-- Start of EXTRACTED MATERIAL --

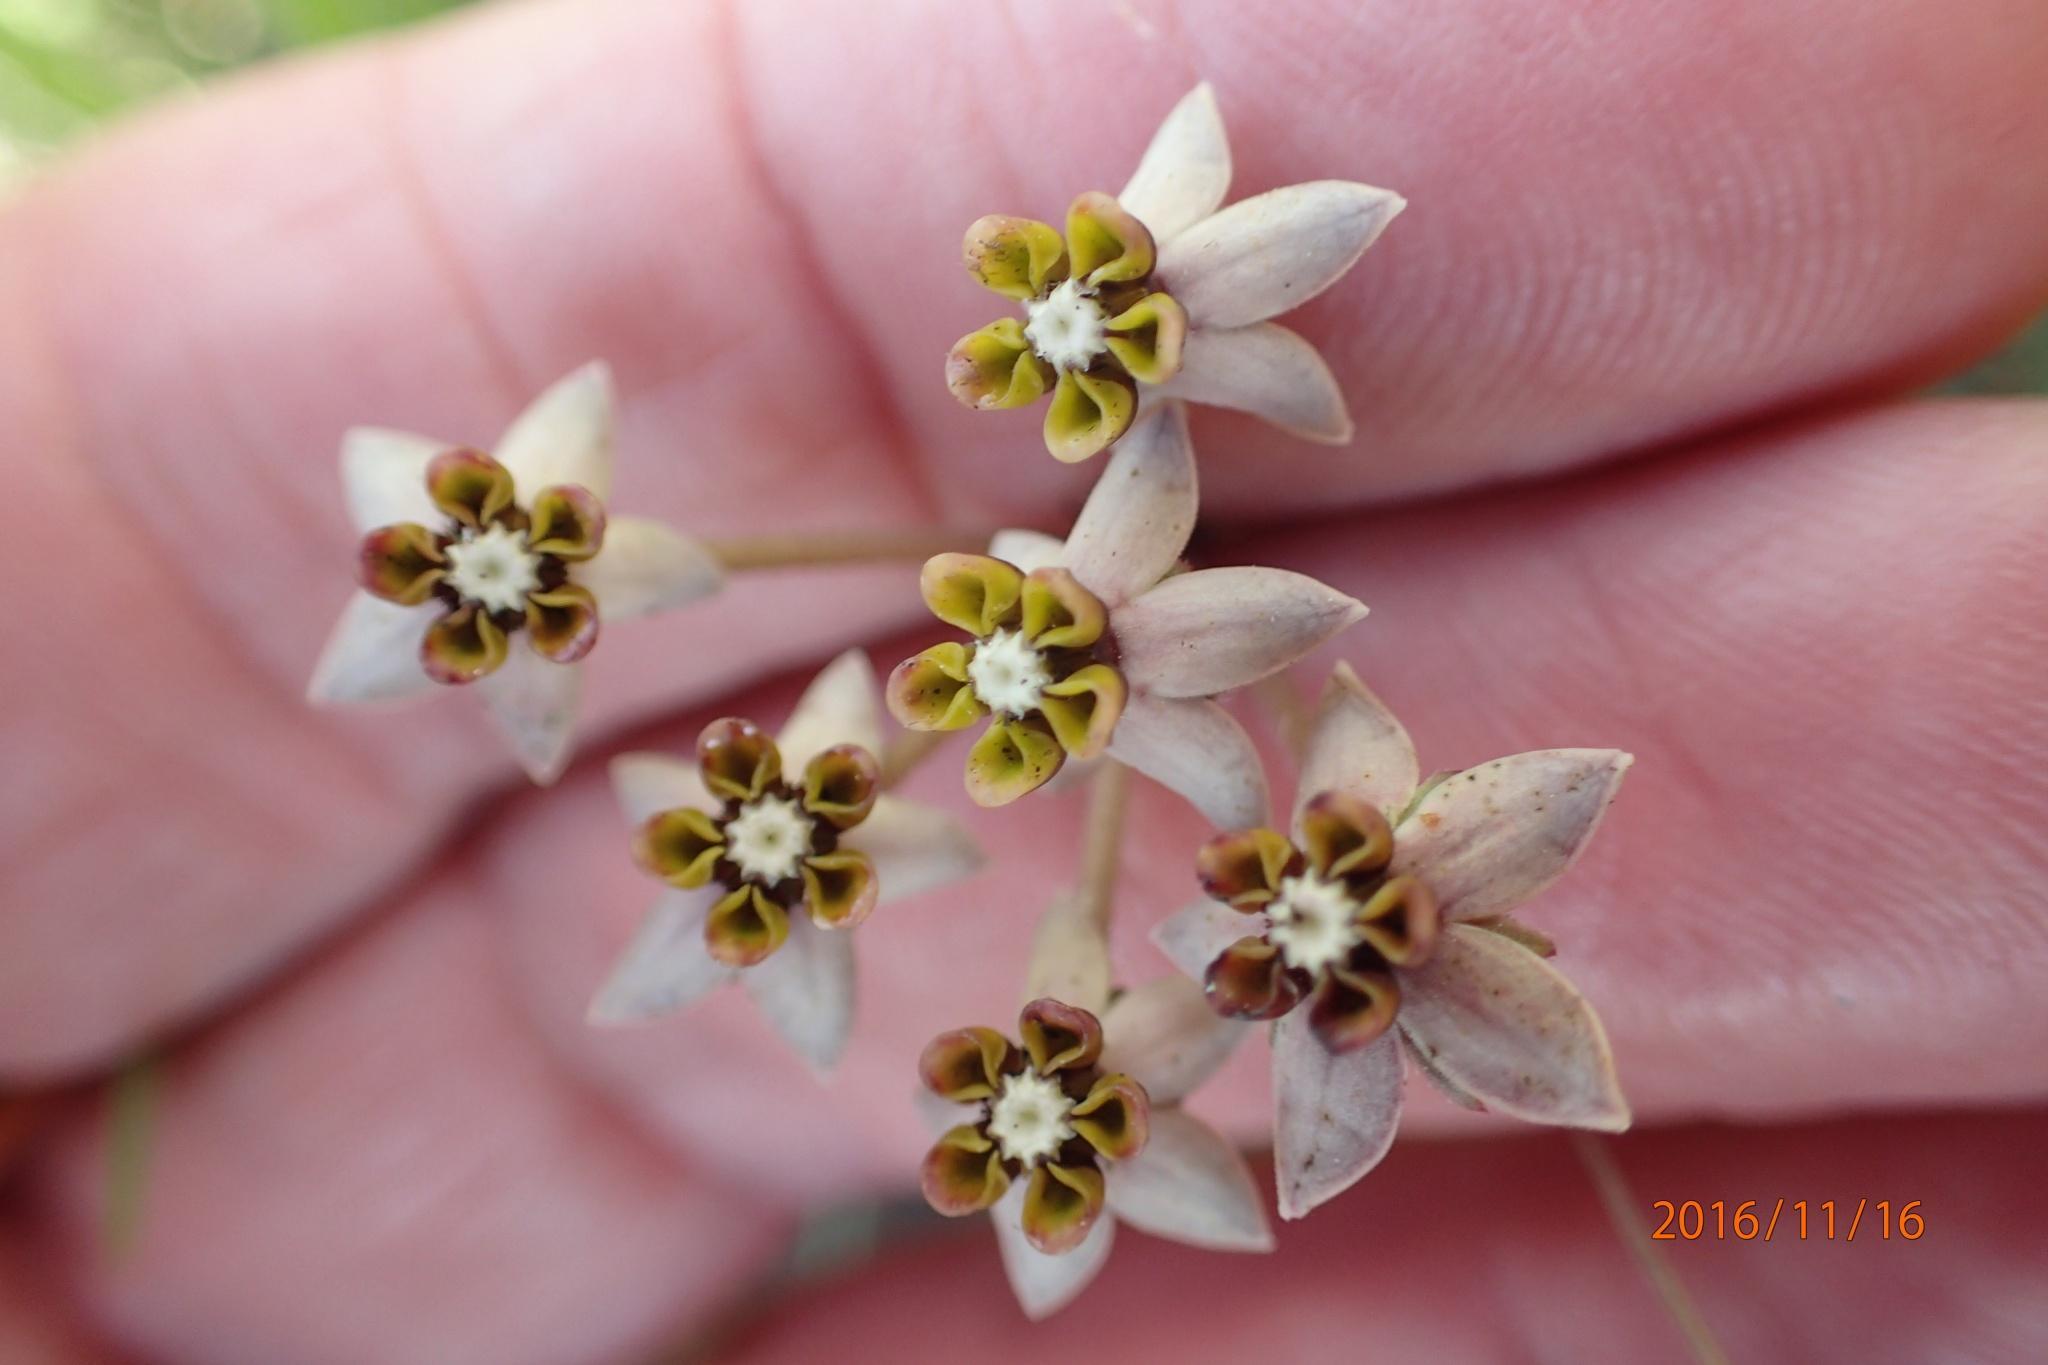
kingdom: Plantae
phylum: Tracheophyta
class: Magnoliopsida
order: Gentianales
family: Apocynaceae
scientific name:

-- End of EXTRACTED MATERIAL --

WHAT YOU HAVE TO DO - List the lines from every item above as a numbered list, skipping blank lines and leaving out the pictures.

TASK OUTPUT -
1. kingdom: Plantae
2. phylum: Tracheophyta
3. class: Magnoliopsida
4. order: Gentianales
5. family: Apocynaceae
6. scientific name:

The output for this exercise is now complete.